ROS as Signaling Molecule Under Unfavorable Conditions

ROS generated in plants display hormesis. In addition to oxidative damage, ROS also mediate signaling that facilitates acclimatization or resistance against abiotic and biotic constraints. The intrinsic antioxidants routinely scavenge the ROS produced in different organelles. Under stress conditions, capacity of antioxidants diminishes, resulting in accumulation of ROS. The transient elevation in ROS level triggers signal transduction mediating within cell and/or cell-to-cell communication. The cell-to-cell communication induces systemic signaling via H2O2 formed in apoplast and triggers acclimation responses at the distal sites. The acclimation induced in systemic tissues against local pathogen infection is known as "systemic acquired resistance" (SAR), whereas systemic acclimation induced in response to abiotic stresses such as heat, high light intensity, salinity, or drought is termed "systemic acquired acclimation" (SAA).
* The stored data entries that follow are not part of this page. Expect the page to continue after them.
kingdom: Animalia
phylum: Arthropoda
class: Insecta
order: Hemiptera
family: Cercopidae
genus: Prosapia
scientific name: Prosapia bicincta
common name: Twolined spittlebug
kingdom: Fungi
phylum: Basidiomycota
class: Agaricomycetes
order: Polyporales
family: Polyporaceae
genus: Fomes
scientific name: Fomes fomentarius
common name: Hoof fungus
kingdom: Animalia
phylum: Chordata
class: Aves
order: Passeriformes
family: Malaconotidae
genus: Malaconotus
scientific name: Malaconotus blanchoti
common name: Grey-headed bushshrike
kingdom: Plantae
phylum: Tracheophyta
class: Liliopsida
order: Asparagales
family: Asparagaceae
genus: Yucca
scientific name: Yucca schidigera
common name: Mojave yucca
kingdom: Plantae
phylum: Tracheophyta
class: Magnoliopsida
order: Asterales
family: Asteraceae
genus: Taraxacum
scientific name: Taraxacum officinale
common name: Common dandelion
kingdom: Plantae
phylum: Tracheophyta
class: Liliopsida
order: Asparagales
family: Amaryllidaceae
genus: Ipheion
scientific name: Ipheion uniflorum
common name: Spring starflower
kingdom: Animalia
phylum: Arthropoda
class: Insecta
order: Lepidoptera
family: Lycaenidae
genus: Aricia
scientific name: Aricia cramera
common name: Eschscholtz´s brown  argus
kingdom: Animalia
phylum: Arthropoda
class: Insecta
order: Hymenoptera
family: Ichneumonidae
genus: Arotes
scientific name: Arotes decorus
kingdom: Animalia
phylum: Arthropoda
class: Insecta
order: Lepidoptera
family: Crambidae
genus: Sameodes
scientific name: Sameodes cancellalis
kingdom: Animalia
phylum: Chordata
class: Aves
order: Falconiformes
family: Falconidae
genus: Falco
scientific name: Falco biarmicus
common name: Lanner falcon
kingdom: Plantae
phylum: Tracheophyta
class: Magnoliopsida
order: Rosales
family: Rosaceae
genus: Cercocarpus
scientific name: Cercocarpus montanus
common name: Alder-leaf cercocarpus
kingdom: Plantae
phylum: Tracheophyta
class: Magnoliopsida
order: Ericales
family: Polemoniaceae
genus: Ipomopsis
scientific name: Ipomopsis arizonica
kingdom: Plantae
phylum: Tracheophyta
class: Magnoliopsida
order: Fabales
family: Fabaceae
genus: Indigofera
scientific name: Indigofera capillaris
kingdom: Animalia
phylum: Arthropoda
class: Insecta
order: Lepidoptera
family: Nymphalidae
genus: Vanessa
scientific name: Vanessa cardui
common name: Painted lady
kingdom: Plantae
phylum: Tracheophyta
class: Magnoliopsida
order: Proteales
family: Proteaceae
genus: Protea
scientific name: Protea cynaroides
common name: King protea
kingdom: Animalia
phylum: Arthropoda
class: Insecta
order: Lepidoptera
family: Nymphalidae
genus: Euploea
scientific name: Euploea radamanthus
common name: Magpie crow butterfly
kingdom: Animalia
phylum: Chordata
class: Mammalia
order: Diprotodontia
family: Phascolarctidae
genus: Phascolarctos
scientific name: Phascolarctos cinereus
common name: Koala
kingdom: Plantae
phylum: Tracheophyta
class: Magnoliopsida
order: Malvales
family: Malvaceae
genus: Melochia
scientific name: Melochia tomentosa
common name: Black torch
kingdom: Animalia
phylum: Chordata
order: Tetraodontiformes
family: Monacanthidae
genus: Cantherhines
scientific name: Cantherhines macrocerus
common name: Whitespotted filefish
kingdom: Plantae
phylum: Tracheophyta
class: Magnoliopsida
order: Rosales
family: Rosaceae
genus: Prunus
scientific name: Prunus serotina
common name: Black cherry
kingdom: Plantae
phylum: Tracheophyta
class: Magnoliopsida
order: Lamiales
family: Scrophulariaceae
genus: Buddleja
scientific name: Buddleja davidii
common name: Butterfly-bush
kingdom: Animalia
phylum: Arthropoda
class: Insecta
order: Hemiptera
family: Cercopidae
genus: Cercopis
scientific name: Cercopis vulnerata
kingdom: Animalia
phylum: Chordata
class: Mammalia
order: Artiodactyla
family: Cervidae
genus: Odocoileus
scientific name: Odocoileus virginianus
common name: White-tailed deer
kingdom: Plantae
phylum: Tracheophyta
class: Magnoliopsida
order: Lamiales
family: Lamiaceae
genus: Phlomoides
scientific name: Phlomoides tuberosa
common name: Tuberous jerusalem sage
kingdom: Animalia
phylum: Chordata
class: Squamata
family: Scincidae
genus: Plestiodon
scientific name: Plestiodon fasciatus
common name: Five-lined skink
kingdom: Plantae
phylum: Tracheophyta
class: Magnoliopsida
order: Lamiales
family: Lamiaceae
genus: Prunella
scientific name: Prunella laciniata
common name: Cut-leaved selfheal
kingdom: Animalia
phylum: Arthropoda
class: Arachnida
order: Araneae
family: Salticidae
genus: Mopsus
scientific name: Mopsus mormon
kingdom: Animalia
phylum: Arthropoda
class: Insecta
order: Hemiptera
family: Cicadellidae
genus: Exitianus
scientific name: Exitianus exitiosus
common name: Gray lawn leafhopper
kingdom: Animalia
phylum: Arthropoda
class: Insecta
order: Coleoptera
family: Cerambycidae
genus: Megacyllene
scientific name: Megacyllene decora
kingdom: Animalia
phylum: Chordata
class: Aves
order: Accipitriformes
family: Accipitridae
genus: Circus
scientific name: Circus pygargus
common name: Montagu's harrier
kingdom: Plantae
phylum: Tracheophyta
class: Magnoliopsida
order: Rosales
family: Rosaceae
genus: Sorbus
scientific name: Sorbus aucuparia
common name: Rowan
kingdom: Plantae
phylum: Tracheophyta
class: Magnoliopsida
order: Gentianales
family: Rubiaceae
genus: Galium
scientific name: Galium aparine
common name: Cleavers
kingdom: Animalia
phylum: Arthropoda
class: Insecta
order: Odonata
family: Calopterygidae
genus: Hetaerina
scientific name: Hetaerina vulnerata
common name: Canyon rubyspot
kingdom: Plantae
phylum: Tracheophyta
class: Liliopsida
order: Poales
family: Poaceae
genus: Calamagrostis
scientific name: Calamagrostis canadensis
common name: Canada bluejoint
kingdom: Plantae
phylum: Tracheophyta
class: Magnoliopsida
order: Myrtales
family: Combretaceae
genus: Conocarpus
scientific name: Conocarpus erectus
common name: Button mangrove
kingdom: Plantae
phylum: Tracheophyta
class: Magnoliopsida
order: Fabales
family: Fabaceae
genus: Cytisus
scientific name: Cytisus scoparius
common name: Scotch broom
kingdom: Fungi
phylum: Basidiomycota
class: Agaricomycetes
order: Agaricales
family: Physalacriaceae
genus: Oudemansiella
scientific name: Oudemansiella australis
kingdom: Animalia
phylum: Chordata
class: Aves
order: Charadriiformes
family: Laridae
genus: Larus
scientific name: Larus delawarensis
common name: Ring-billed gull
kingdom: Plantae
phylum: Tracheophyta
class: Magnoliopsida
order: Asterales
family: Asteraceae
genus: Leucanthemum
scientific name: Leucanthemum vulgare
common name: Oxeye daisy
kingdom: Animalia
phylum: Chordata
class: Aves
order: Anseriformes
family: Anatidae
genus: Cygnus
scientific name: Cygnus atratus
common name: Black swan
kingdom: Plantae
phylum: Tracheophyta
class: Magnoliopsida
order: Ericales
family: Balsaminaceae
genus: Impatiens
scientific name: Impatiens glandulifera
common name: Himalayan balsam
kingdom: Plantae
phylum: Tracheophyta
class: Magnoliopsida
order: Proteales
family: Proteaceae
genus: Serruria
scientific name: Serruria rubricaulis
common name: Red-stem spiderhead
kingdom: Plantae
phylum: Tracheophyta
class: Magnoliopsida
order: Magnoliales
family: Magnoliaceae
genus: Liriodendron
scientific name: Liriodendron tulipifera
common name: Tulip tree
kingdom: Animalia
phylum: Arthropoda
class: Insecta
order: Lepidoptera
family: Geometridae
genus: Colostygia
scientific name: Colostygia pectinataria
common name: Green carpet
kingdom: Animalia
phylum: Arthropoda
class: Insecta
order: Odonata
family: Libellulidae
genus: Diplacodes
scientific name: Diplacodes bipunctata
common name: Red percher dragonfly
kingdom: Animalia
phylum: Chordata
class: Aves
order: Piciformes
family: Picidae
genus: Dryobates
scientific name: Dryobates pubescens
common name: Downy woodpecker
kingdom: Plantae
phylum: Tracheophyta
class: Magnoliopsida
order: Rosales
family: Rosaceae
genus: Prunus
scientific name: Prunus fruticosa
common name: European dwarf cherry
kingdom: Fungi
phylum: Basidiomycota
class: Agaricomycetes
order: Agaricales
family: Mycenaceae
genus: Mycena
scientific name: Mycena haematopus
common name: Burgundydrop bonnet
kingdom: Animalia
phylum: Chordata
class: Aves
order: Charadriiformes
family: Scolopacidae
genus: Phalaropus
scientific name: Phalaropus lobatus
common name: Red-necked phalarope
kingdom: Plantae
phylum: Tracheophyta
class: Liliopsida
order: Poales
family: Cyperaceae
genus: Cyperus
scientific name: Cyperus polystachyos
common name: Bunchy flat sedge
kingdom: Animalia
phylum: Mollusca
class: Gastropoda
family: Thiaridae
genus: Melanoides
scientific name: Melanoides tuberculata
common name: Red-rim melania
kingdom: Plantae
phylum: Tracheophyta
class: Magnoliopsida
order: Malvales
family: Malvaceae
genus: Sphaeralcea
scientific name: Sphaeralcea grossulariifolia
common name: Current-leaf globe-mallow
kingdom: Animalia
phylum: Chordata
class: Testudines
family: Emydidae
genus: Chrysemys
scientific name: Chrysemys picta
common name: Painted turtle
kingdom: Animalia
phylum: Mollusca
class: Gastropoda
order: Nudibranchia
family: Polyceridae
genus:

In a cell, elicitation of response initiates on the perception of stress, which is mediated via ROS from affected or stress-exposed organelle to the nucleus, known as retrograde signaling. The retrograde signaling causes modulation of gene expression that ultimately triggers anterograde signals back from nuclei, facilitating appropriate response. The retrograde signaling pathway involves modulation of signaling components, like Ca2+, mitogen-activated protein kinases (MAPKs), and transcription factors (TFs), to relay messages from organelles to nucleus. Thus, retrograde signals arising from particular organelles show specific pathways, making ROS signaling a complex process. Moreover, ROS-mediated signaling is influenced by the chemical nature of particular reactive species, their site of production in a cell, and rate of generation under multifarious environmental conditions. Therefore, comprehensive study of ROS-mediated signaling pathways induced from particular organelle and under different stress conditions is imperative to understand the complex nature of ROS signaling.